Carter chuckled. “Well, for one thing, the hurry-up bit may have been a ploy to get you here. I knew if I gave you time to think about it, you’d chicken out. I got you out the door as fast as I could, so you wouldn’t flake on me. But, yes, Christmas ‘lunch,’” he made air quotes around the last word, “is kind of a misnomer, I guess. We probably won’t eat for another hour or so, and then we’ll all eat until we can’t eat any more… and then we’ll keep snacking all night.”
“All night? How is everyone getting home? Several people here seem three sheets to wind already and it’s not even four.”

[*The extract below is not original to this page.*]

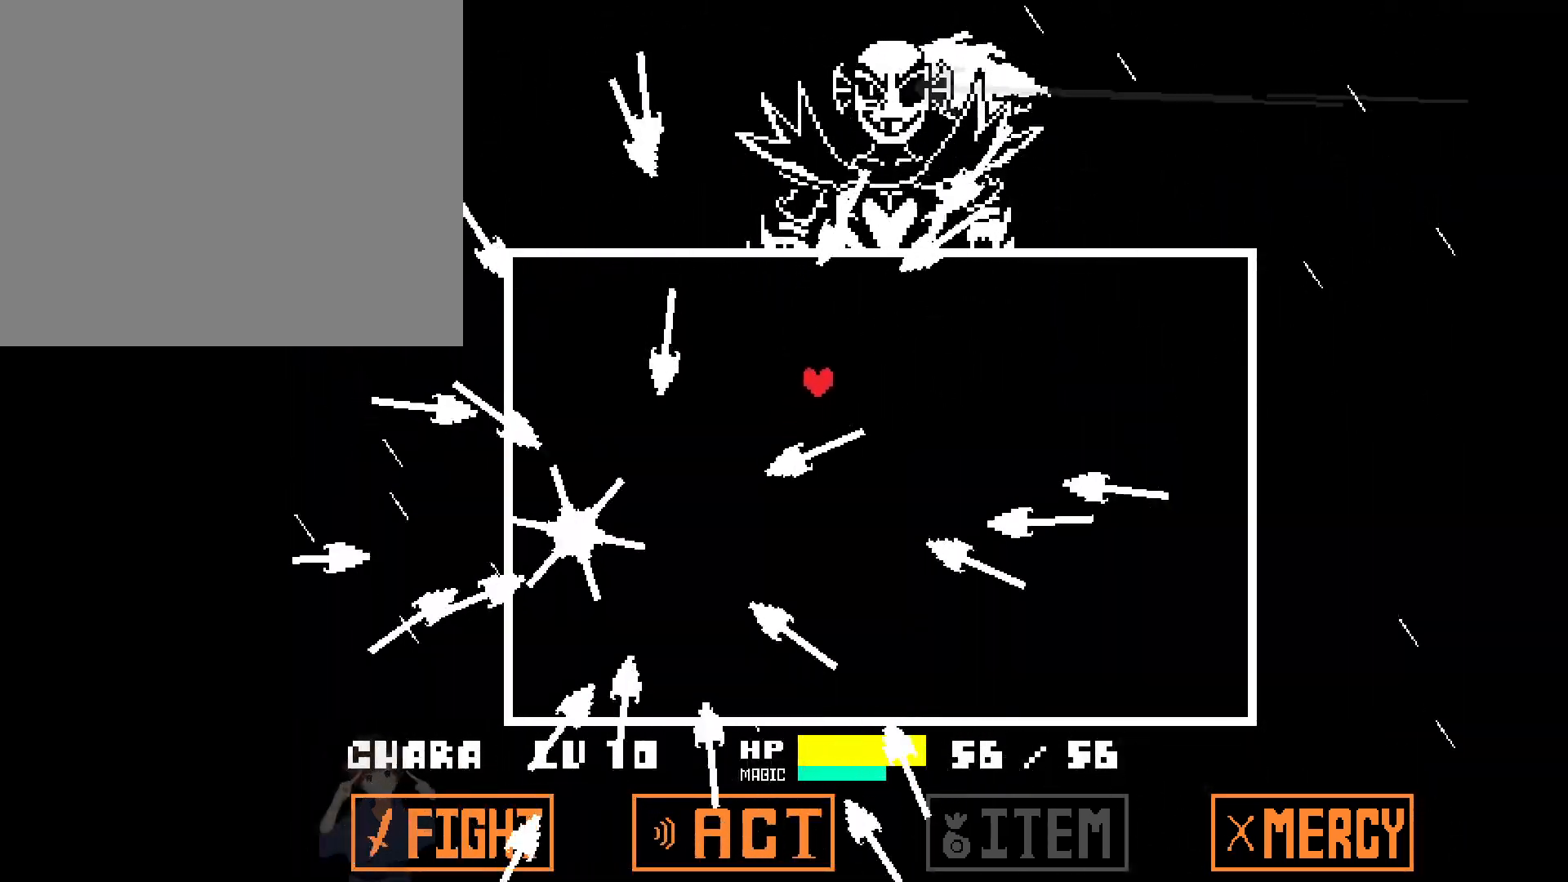
{"keys": [], "events": [[100, "up", "down"], [150, "right", "down"], [250, "up", "up"], [383, "right", "up"]]}
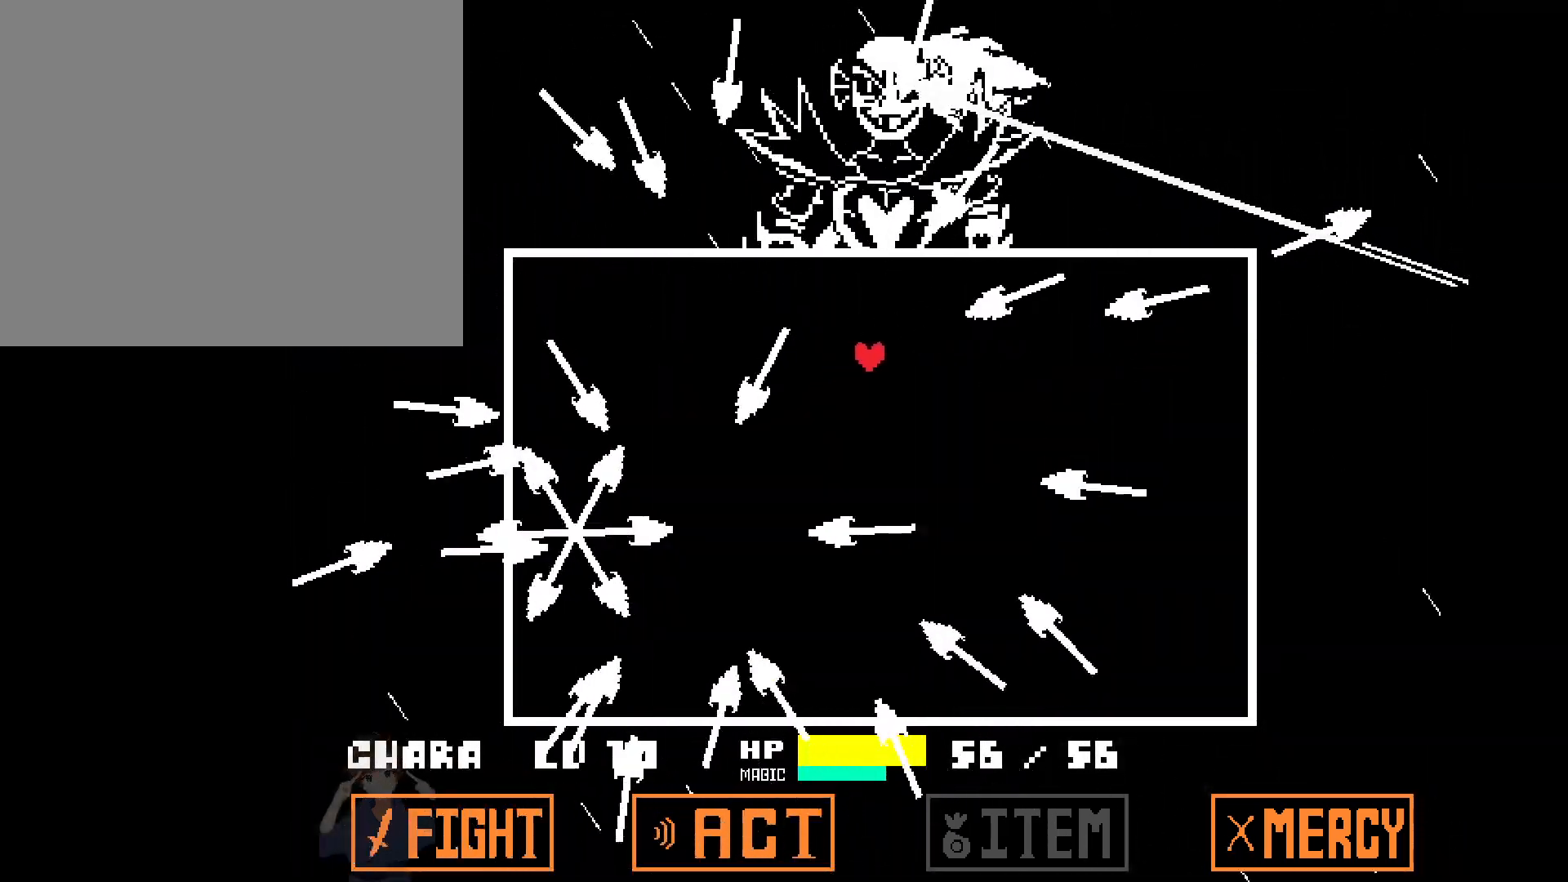
{"keys": [], "events": [[133, "down", "down"], [133, "right", "down"], [367, "down", "up"], [367, "right", "up"]]}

Carter laughed. “Oh, god, no one actually leaves, babe. There are four bedrooms upstairs, two pull-out couches, a bedroom in the basement, plus a guest cottage down the beach a ways. My folks own almost forty acres, and over five hundred feet of that is waterfront.”
Babe. He called me “babe.” I shouldn’t have liked that as much as I did. He’d mentioned his parents had money, but I’d forgotten. The house itself seemed modest, to my eyes. I’d grown up in a seven-thousand-square-foot mansion in Bloomfield Hills, surrounded by auto industry executives who liked to throw around their money. This family wasn’t like that, clearly. If they had money, they didn’t show it the way I was used to seeing. This house wasn’t small, but it was gorgeous, and tasteful. The appliances were upper-end, but not luxury-brand, and the furniture was the same, nice, comfortable, but not showy. It felt like a home, well-loved and lived in.
I’d spent most of the afternoon talking to Karen, but I’d also met a few cousins, one of Carter’s aunts, both of his uncles, and few others I couldn’t remember. Everyone was easy to talk to, intelligent and willing to listen. And none of them asked me any awkward questions about my obvious pregnancy. Either Carter had asked them not to, or they were simply being tactful.